Infelizmente, porém, Manaus não é uma caixa de ressonância eficiente para esse tipo de denúncia, que acaba tendo o efeito contrário. Ou seja, desperta a atenção dos vândalos, dos desonestos… E os bondes se acabaram, foram desmontados peça a peça, e transportados em pedacinhos para os fornos privilegiados das metalúrgicas…

Com eles acabou-se um pedaço delicioso da história social de Manaus. Chegamos a ter uma frota de cerca de 60 bondes, com 46 ou 47 em plena circulação, limpos, ágeis, elegantes, correndo nos trilhos com pontualidade britânica… Saíam da Praça do Comércio, depois chamada Oswaldo Cruz, onde ficava o prédio da Manáos Tramways, com seu relógio sorridente, que abria um olho e fechava o outro, tinha cheiro de pipoca e gosto de sorvete Mimosa…
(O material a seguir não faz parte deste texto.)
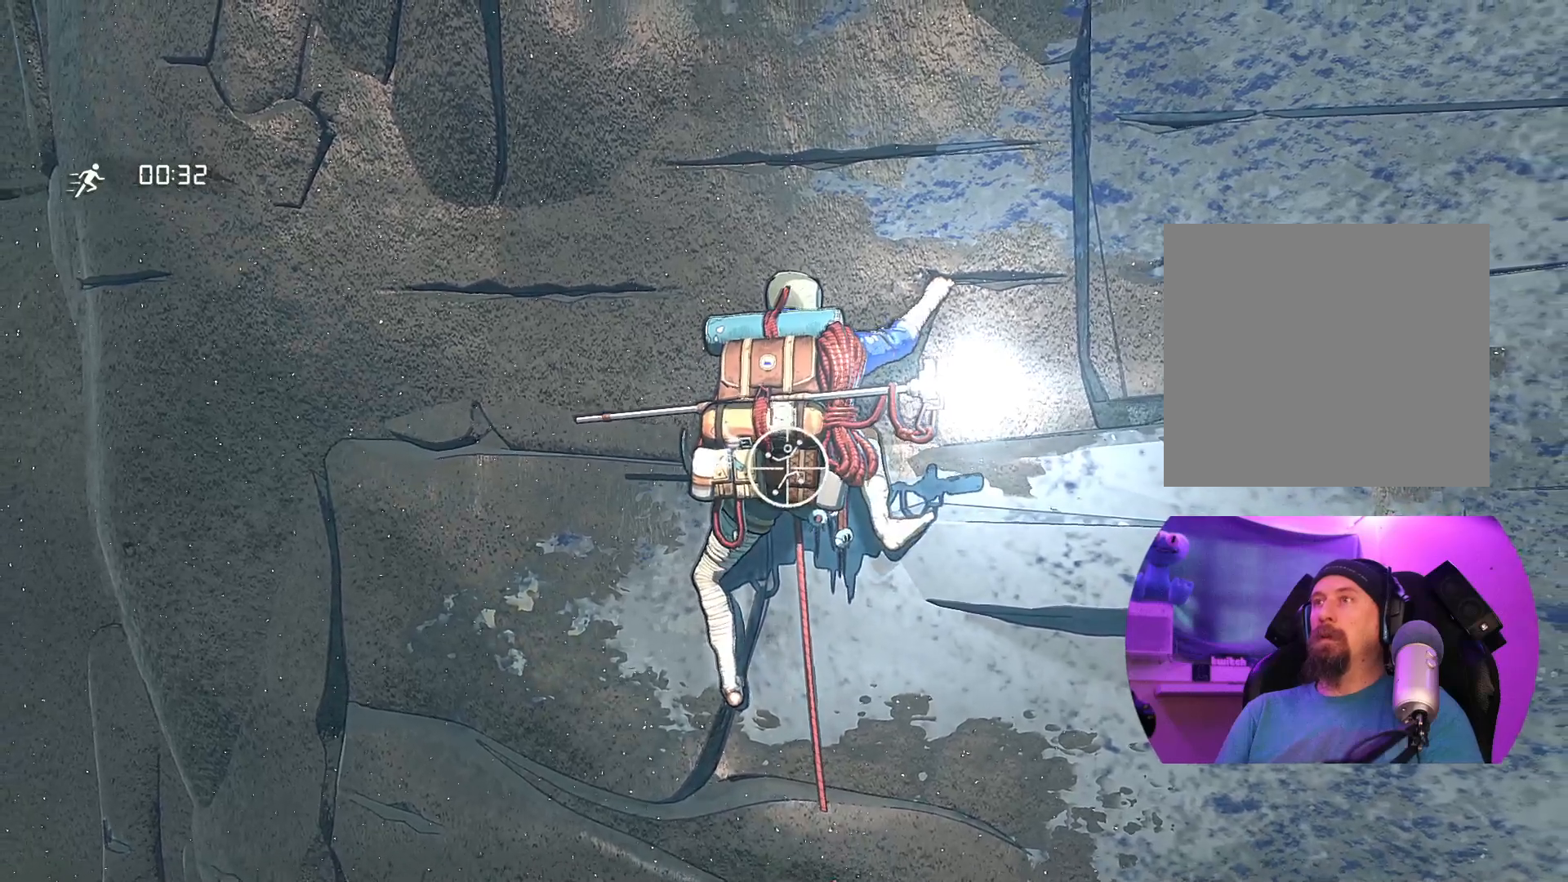
{"buttons": [], "left_stick": "center", "right_stick": "right", "events": [[133, "R1", "up"], [300, "right_stick", "right"]]}
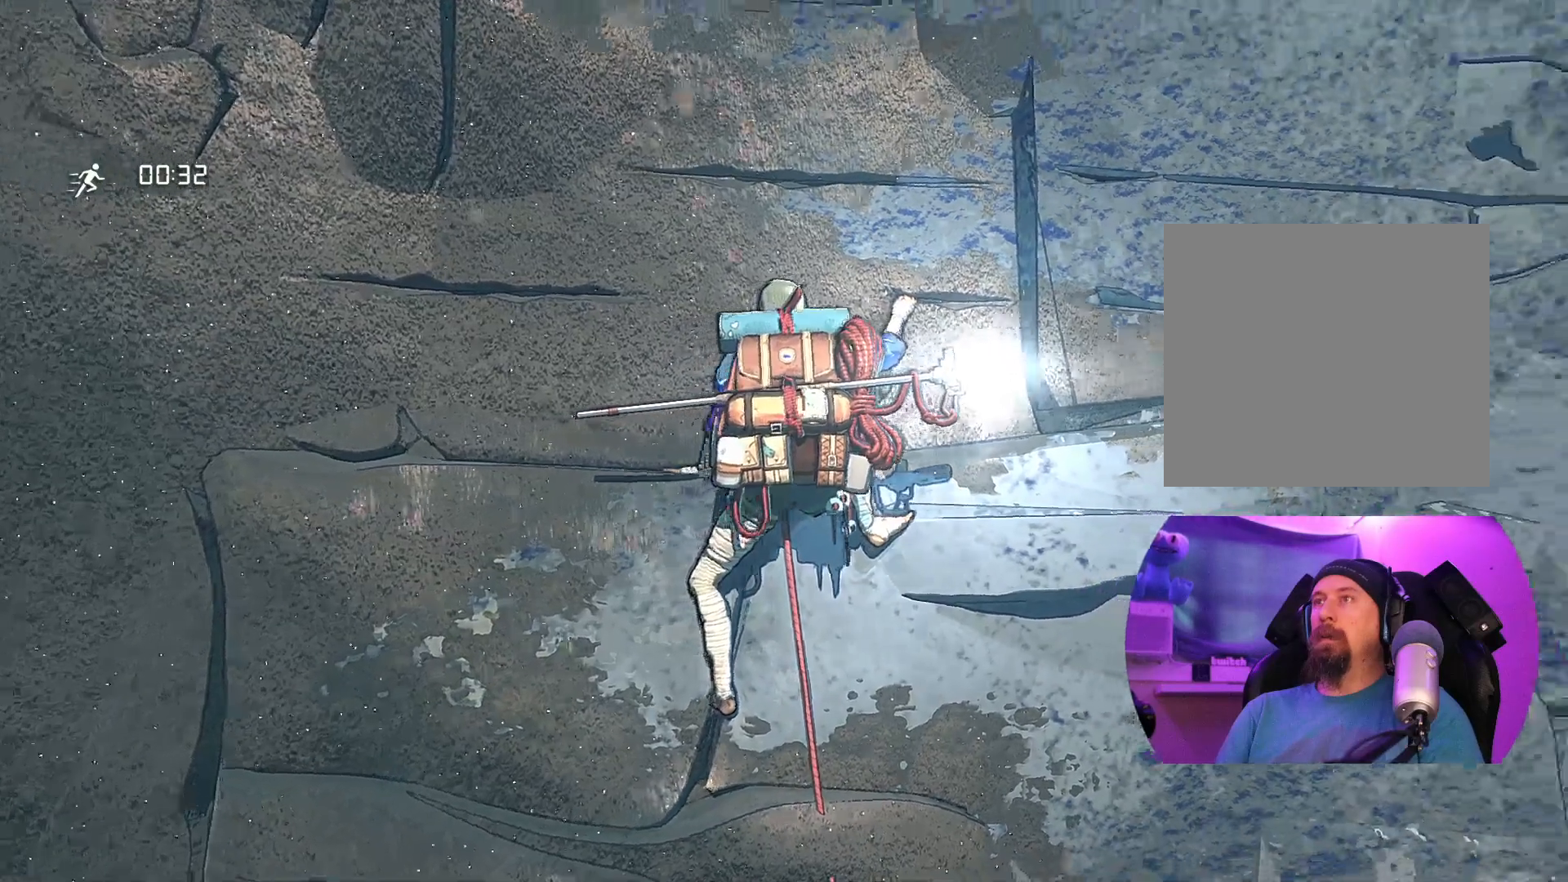
{"buttons": ["R1"], "left_stick": "up-left", "right_stick": "center", "events": [[200, "right_stick", "center"], [333, "R1", "down"], [383, "left_stick", "up-left"]]}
Alguns bondes tinham uma só lança, eram pequenos, faziam as linhas mais curtas – Saudade, Nazaré-Remédios, Fábrica de Cerveja. Outros, os grandes, tinham duas lanças e faziam os percursos mais longos, os chamados “circulares”.

O Governador Plínio Coelho tentou botar os bondes nos trilhos outra vez, mas o sistema gerador de energia elétrica estava falido. Deles, agora, de concreto mesmo, só alguns pedaços de trilho que teimam em empurrar o asfalto e voltar a aparecer…

*Etelvina Norma Garcia é jornalista

A Crítica, 19 de março de 1995




2 comentários:

  1. E qual é a finalidade de mostrar um pedaço de trilho ente a av. eduardo ribeiro e a rua dez de julho? Só serve mesmo para atravancar mais o trânsito caótico desta cidade.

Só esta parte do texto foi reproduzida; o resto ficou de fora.